Group your memories by goal

You can now organize saved memories into workspaces: optional containers for one goal, like a product, a client, or a research topic.Workspaces are a filter, not a wall. Notes that are not filed under any workspace still belong to your whole team, and a tool can read across everything at once or focus on a single goal.
  • Your AI tools create workspaces on their own as they work.
  • Each workspace shows its name, description, and how many notes it holds.
May 27, 2026
Connected tools
Slash commands

Quick commands inside your AI tool

Connected tools that support slash commands now show three Deepmerge shortcuts:
  • bootstrap opens a session and surfaces what changed since the tool was last here.
  • capture reviews the conversation and saves the findings, decisions, and how-tos worth keeping.
  • retrieve loads relevant context before the tool starts a task.
These make the read-first, write-after habit a single command instead of a manual ask.
May 22, 2026
Memory
Notes in plain writing

Your tools save notes the way a person would

There are no rigid forms to fill in.

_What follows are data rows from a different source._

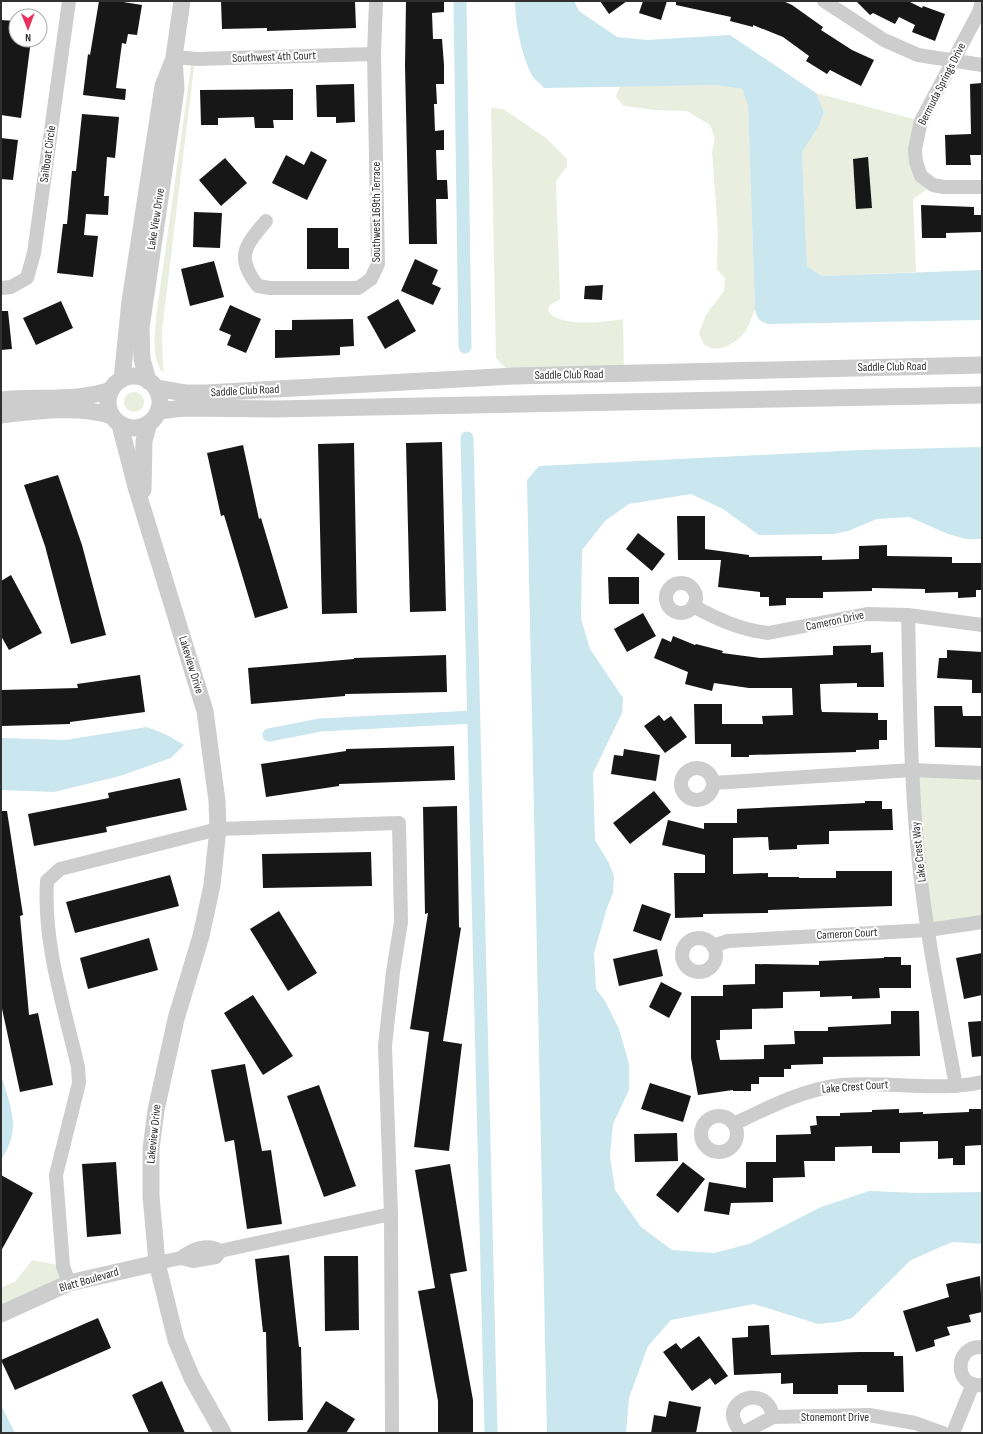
<svg xmlns="http://www.w3.org/2000/svg" width="983" height="1434" font-family="'Sofia Sans Condensed',sans-serif">
<rect width="100%" height="100%" fill="#fff"/>
<g fill="#e9eede">
<path d="M192,59h3l-33,271 1,43c-12,-16 -8,-35 -7,-55z"/>
<path d="M716,85l26,4 6,17 7,204c-3,6 -5,14 -9,20 -7,12 -30,26 -42,14 -2,-2 -4,-8 -5,-11l7,-18 18,-24 1,-13 -8,-9 1,-37 -6,-80 3,-14 -5,-13 -23,-14 -32,-1 -31,-4 -8,-9 4,-11z"/>
<path d="M816,93l105,28 -5,41 17,23 -20,14 3,73 -94,4 -15,-10 -5,-114 17,-26 5,-14z"/>
<path d="M491,108l12,1 43,29 21,21v7l-11,15 4,118 -10,6 -2,6c11,17 58,11 75,8l1,55 -110,2 -18,-18z"/>
<circle cx="134" cy="402" r="10"/>
<path d="M912,770l70,3v149l-54,8z"/>
<path d="M32,1260l31,6 6,17 -68,31v-26l15,-7z"/>
</g>
<g fill="#cae6ee">
<path d="M515,1h59l5,10 38,26 30,3 83,-5 86,58 8,19 -5,14 -17,26 5,114 15,10 160,-6v50l-214,4c-8,-2 -11,-6 -13,-14l-7,-204 -6,-17 -26,-4 -172,3c-3,-4 -8,-7 -11,-11 -11,-19 -18,-54 -18,-76z"/>
<path d="M982,447v92h-16l-18,-5 -39,-17 -32,2 -29,12 -15,3 -74,1 -36,-26 -32,-15 -62,10 -24,17 -23,29 -1,69 9,30 33,49 -1,15 -29,60 2,67 14,23 5,14 -1,16 -6,15 -13,45 2,36 9,12 14,28 10,35v26l-16,34 -3,32 5,34 26,37 31,23 42,3 35,-9 72,-37 48,-16 49,2 64,-1v52l-30,-2 -41,18 -59,58 -14,4 -20,2 -64,-20 -83,16 -23,26 -19,52 -3,35h-79l-20,-953 12,-14 322,-16z"/>
<path d="M147,727l18,7 19,11 -13,13 -51,18 -66,16 -53,-2v-52l64,2z"/>
<path d="M1,1075c10,33 21,54 0,85z"/>
<path d="M1,1405l14,28h-14z"/>
</g>
<g fill="none" stroke-linecap="round" stroke-linejoin="round">
<g stroke="#cae6ee" stroke-width="13">
<path d="M460,1l5,346"/>
<path d="M467,438l24,995"/>
<path d="M269,735l51,-10 153,-8"/>
</g>
</g>
<g fill="#171717">
<path d="M99,1h18l25,4 -5,30 -9,-1 -2,10 -4,-1 -6,45 10,1 -1,11 -42,-5 5,-41 2,1z"/>
<path d="M221,1h134l1,27 -89,3v-3l-45,1z"/>
<path d="M406,1h38v11l-12,1 1,26h9l2,26v19h-8l1,20h-3l1,27 9,-1v20h-8l1,30h10l1,19h-12l1,45h-28l-4,-178z"/>
<path d="M600,1h27l-18,13z"/>
<path d="M643,1h24l-6,19 -22,-7z"/>
<path d="M676,1h107l9,4 31,22 -2,3 31,20 22,10 -13,26 -31,-16 -3,4 -21,-13 3,-5 -26,-19 -30,-12v2l-23,-6 1,-4 -55,-12z"/>
<path d="M856,1h52l14,7 1,-2 22,8 -10,27 -23,-9 3,-7 -16,-8 -4,7 -22,-11 -3,2z"/>
<path d="M1,20l15,1v19h15l-10,78 -20,-3z"/>
<path d="M982,83v72h-12l1,10h-25l-1,-30 26,-1 -1,-50z"/>
<path d="M354,84l1,38 -19,1v-6h-19l-1,-32z"/>
<path d="M293,89v31h-20l1,8h-19l-1,-11 -36,1v7h-17l-1,-35z"/>
<path d="M82,114l37,3 -4,41 -8,-1 -3,39h5l-1,19 -22,-1 -2,21 14,1 -5,41 -36,-4 6,-49h4l5,-53h4z"/>
<path d="M1,138l17,2 -5,40 -12,-1z"/>
<path d="M311,151l16,9 -20,40 -35,-17 14,-28 18,10z"/>
<path d="M868,157l4,51 -16,1 -3,-50z"/>
<path d="M225,158l22,25 -26,23 -22,-26z"/>
<path d="M921,205l53,2v8h8v17l-36,1v5h-24z"/>
<path d="M194,212l28,1 -2,35 -27,-1z"/>
<path d="M307,228h31v20h11v21h-42z"/>
<path d="M415,259l23,11 -6,14 9,4 -8,17 -32,-14z"/>
<path d="M214,261l10,36 -34,9 -9,-37z"/>
<path d="M603,285l-1,15 -18,-1 1,-13z"/>
<path d="M398,299l18,32 -31,18 -18,-32z"/>
<path d="M61,301l12,27 -37,17 -13,-27z"/>
<path d="M230,305l31,14 -15,34 -19,-8 4,-10 -12,-5z"/>
<path d="M1,311h7l4,38 -11,1z"/>
<path d="M353,319l1,27 -14,1v8l-65,3v-28h17v-10z"/>
<path d="M442,442l4,169 -36,1 -4,-169z"/>
<path d="M354,443l3,170 -35,1 -4,-170z"/>
<path d="M243,445l16,74 2,-1 27,90 -33,10 -31,-103 -3,1 -14,-63z"/>
<path d="M58,475l24,70 24,90 -35,9 -26,-98 -21,-61z"/>
<path d="M677,516h28v33l44,6v2l73,-1v4l37,-1v-13l28,-1v11l65,1v6h30v27h-6v7l-18,1v-6l-33,1v-4l-53,-1v3l-49,1v6h-37v7l-17,1v-9h-9v-5l-42,-5 3,-27h-43z"/>
<path d="M638,533l27,21 -13,17 -26,-22z"/>
<path d="M11,575l31,58 -33,17 -8,-14v-55z"/>
<path d="M608,577h31v27h-30z"/>
<path d="M643,613l13,23 -29,16 -13,-23z"/>
<path d="M673,636l22,9 1,-1 27,7 -1,2 38,5 73,-3v-9l38,-1v8l12,-1 1,35h-27v-4l-37,1 1,24 1,4 56,1v7h9v20h-8v9l-23,1v2l-107,3v2h-18v-13h-36l-1,-40h28v20h41l-1,-8 31,-1 -1,-27h-43l-35,-5 -2,8 -27,-7 3,-12 -34,-14 8,-20 9,4z"/>
<path d="M947,650l35,2v41h-10v-13l-35,-2 2,-20h8z"/>
<path d="M446,655l1,37 -102,2v2l-94,8 -3,-36 106,-9v-1z"/>
<path d="M140,675l5,37 -75,10v2l-69,2v-36l77,-2 -1,-4z"/>
<path d="M934,706h28l1,10h19v32l-47,-1z"/>
<path d="M659,715l5,6 7,-5 16,21 -22,16 -21,-27z"/>
<path d="M454,746l1,34 -116,4v2l-73,11 -5,-33 85,-13v-2z"/>
<path d="M624,749l36,6 -4,26 -45,-7 3,-19 9,1z"/>
<path d="M180,778l7,32 -81,17 1,5 -73,14 -6,-32 81,-16 -1,-5z"/>
<path d="M654,791l17,21 -41,32 -17,-21z"/>
<path d="M865,801h17v8h10l1,21 -64,1v13l-32,1v4l-28,1 -1,-13 -35,1v36l35,-1v4h31v1h37v-7h56v35l-124,4v3l-65,1v3l-28,1 -1,-45h31v-18l-43,-10 6,-25 36,9v-6h33v-14l128,-6z"/>
<path d="M457,806l2,121 2,1 -18,113 19,3 -13,107 -35,-4 15,-115 -19,-3 18,-116 -3,1 -2,-107z"/>
<path d="M1,811h6l16,104 -3,1 9,99 9,-2 15,72 -33,7 -19,-88z"/>
<path d="M371,852l1,34 -109,2 -1,-34z"/>
<path d="M170,875l9,31 -104,27 -9,-31z"/>
<path d="M642,904l29,10 -10,27 -28,-10z"/>
<path d="M279,911l38,62 -29,18 -38,-62z"/>
<path d="M149,938l9,32 -70,19 -8,-31z"/>
<path d="M657,949l6,27 -44,10 -6,-27z"/>
<path d="M982,953v42l-18,4 -8,-41z"/>
<path d="M884,957h17v8h10v23h-32l1,10 -28,1v-3l-32,1v-6l-37,1v16l-31,1v20l-32,1v10h-4l4,20 44,-1v-14l31,-1 -1,-13h34v-4l63,-3v-13h28l1,45 -97,1v7l-32,1v4h-7v8h-25v7h-8v7h-18v-1l-35,5 -7,-37v-62h32v-11l32,-1v-20l64,1v-4l65,-3z"/>
<path d="M661,982l21,11 -13,25 -20,-11z"/>
<path d="M253,995l40,61 -30,19 -39,-62z"/>
<path d="M982,1021v35l-10,1 -4,-35z"/>
<path d="M245,1064l17,87 9,-1 11,74 -35,5 -13,-89 -9,2 -14,-72z"/>
<path d="M650,1083l41,13 -8,26 -42,-13z"/>
<path d="M319,1085l37,101 -32,11 -37,-101z"/>
<path d="M899,1109v4l24,-1v2l46,-2v-3h13v36l-17,1v19h-12v-7l-15,1v-18l-38,1v11h-28v-7l-37,1v14h-31l1,16 -32,1v24l-42,1 -2,12 -25,-4 5,-29 37,6v-26h30v-27l35,-1 -1,-8 7,-1 -1,-9h24v-3l32,-1v-2z"/>
<path d="M677,1133l1,28 -43,1 -1,-28z"/>
<path d="M116,1162l5,72 -34,3 -5,-73z"/>
<path d="M683,1162l22,17 -27,34 -22,-18z"/>
<path d="M450,1164l17,107 -17,3 23,126v33h-35v-32l-20,-110 17,-3 -20,-118z"/>
<path d="M1,1175l32,18 -32,58z"/>
<path d="M289,1255l10,92h2l2,73 -35,1 -2,-89h-3l-8,-73z"/>
<path d="M324,1256h34l1,74 -34,1z"/>
<path d="M980,1276l2,36 -13,3 2,7 -24,5 3,8 -16,5 1,6 -19,6 -13,-41 46,-14 -3,-13z"/>
<path d="M98,1318l13,30 -96,42 -14,-30z"/>
<path d="M769,1325l2,30 88,-3h35v4h9l1,36h-37v-7h-29v9h-45v-11l-12,1v-11l-47,2 -2,-37 16,-1v-11z"/>
<path d="M699,1336l29,40 -13,9 -5,-7 -18,13 -29,-39 13,-9 5,6z"/>
<path d="M162,1381l23,52h-36l-17,-38z"/>
<path d="M326,1401l29,18 -9,14h-40z"/>
<path d="M669,1401l32,6 -5,26h-45l3,-18 12,2z"/>
</g>
<g fill="none" stroke-linecap="round" stroke-linejoin="round">
<g stroke="#cdcdcd" stroke-width="14">
<path d="M824,1l60,39 34,15 64,10"/>
<path d="M982,2l-3,10 -58,109 -6,28 1,13 5,14 12,9 11,2h38"/>
<path d="M174,57l24,2 176,-5"/>
<path d="M266,221c-21,25 -31,36 -8,65l12,2h88l13,-9 7,-15 -4,-210 2,-53"/>
<path d="M1,288l10,-1 16,-9 7,-25 35,-252"/>
<circle cx="681" cy="598" r="15"/>
<path d="M693,606c24,13 48,24 75,27l99,-19 41,1 74,10"/>
<path d="M908,615c2,79 2,159 10,238 7,78 24,156 38,233"/>
<circle cx="697" cy="784" r="16"/>
<path d="M713,783l199,-13 70,3"/>
<circle cx="699" cy="955" r="17"/>
<path d="M713,946l15,-5 200,-11 54,-8"/>
<circle cx="719" cy="1134" r="18"/>
<path d="M734,1124c35,-17 70,-35 108,-39 47,-4 95,7 140,-3"/>
<path d="M181,1258c11,-9 27,-15 39,-7l171,-37"/>
<path d="M157,1263l24,-5 12,3 23,-4 4,-6"/>
<path d="M69,1283l-6,-17 -7,-91 23,-92 -1,-16c-14,-61 -35,-123 -31,-186l13,-12 158,-40 181,-6 2,99 -8,50 -8,74 6,168 1,219"/>
<path d="M982,1347c-29,-2 -28,42 0,38"/>
<path d="M741,1433c-4,-6 -9,-13 -8,-21 5,-18 36,-22 40,5"/>
<path d="M743,1433l30,-16 96,-2 46,8 28,10"/>
<path d="M953,1433l20,-49"/>
</g>
<g stroke="#cdcdcd" stroke-width="17">
<circle cx="134" cy="402" r="26"/>
<path d="M122,379l8,-78 33,-215 9,-23"/>
<path d="M148,381l-6,-22 -1,-31 35,-239 -2,-32 8,-56"/>
<path d="M156,388l29,5h21l308,-17 468,-11"/>
<path d="M1,400c36,-4 75,2 110,-10"/>
<path d="M158,411l26,-3 90,1 708,-14"/>
<path d="M1,415c33,-4 80,-10 111,1"/>
<path d="M120,425l16,62 69,224 12,90 1,28 -6,56 -11,51 -25,83 -20,91 -5,39v47l6,67 19,77 16,38 31,55"/>
<path d="M143,490l1,-49 5,-18"/>
<path d="M1,1314l68,-31 88,-20"/>
</g>
</g>
<g text-anchor="middle" dominant-baseline="central" stroke-width="4" stroke-linejoin="round" paint-order="stroke">
<g font-size="12" fill="#303030" stroke="#fff">
<text transform="translate(274 57) rotate(-2)">Southwest 4th Court</text>
<text transform="translate(942 84) rotate(-63)">Bermuda Springs Drive</text>
<text transform="translate(48 154) rotate(-82)">Sailboat Circle</text>
<text transform="translate(376 212) rotate(-90)">Southwest 169th Terrace</text>
<text transform="translate(156 219) rotate(-81)">Lake View Drive</text>
<text transform="translate(892 367) rotate(-1)">Saddle Club Road</text>
<text transform="translate(569 375) rotate(-1)">Saddle Club Road</text>
<text transform="translate(245 391) rotate(-3)">Saddle Club Road</text>
<text transform="translate(835 621) rotate(-12)">Cameron Drive</text>
<text transform="translate(191 665) rotate(73)">Lakeview Drive</text>
<text transform="translate(919 852) rotate(-96)">Lake Crest Way</text>
<text transform="translate(847 934) rotate(-3)">Cameron Court</text>
<text transform="translate(855 1087) rotate(-4)">Lake Crest Court</text>
<text transform="translate(154 1134) rotate(-84)">Lakeview Drive</text>
<text transform="translate(89 1280) rotate(-16)">Blatt Boulevard</text>
<text x="835" y="1417">Stonemont Drive</text>
</g>
</g>
<rect width="983" height="1434" fill="none" stroke="#303030" stroke-width="4"/>
<g transform="translate(28 28) rotate(179)"><circle r="19" fill="#ffffff" stroke="#acacac"/>
<path d="M0-3L7 15L0 10L-7 15Z" fill="#ec2e5a"/>
<text y="-6" font-size="11" font-weight="bold" text-anchor="middle" fill="#303030">N</text>
</g>
</svg>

Your AI tools now write each note as normal text, with headings, lists, links, and code where it helps. The first line becomes the note’s title automatically.The result reads like something a teammate wrote, not a database record.
May 14, 2026
Memory
Organized by what each note is

Every note has a type, so nothing is a jumble

Saved notes are now sorted by what they actually are, so the right thing is easy to find later:
  • Something the tool learned
  • A decision that was made, and why
  • A source worth keeping
  • Something the tool produced, like a draft or report
  • A reusable how-to
  • A to-do
Your tools pick the type as they save. You just read.
May 11, 2026
Audit
Every note is signed

Always know which tool saved what, and when

Every saved note now records which AI tool wrote it and the time it happened. This is the heart of Deepmerge: a clear record you can read whenever you want to know what your AI did, without taking anyone’s word for it.Nothing is anonymous, and nothing is silently overwritten.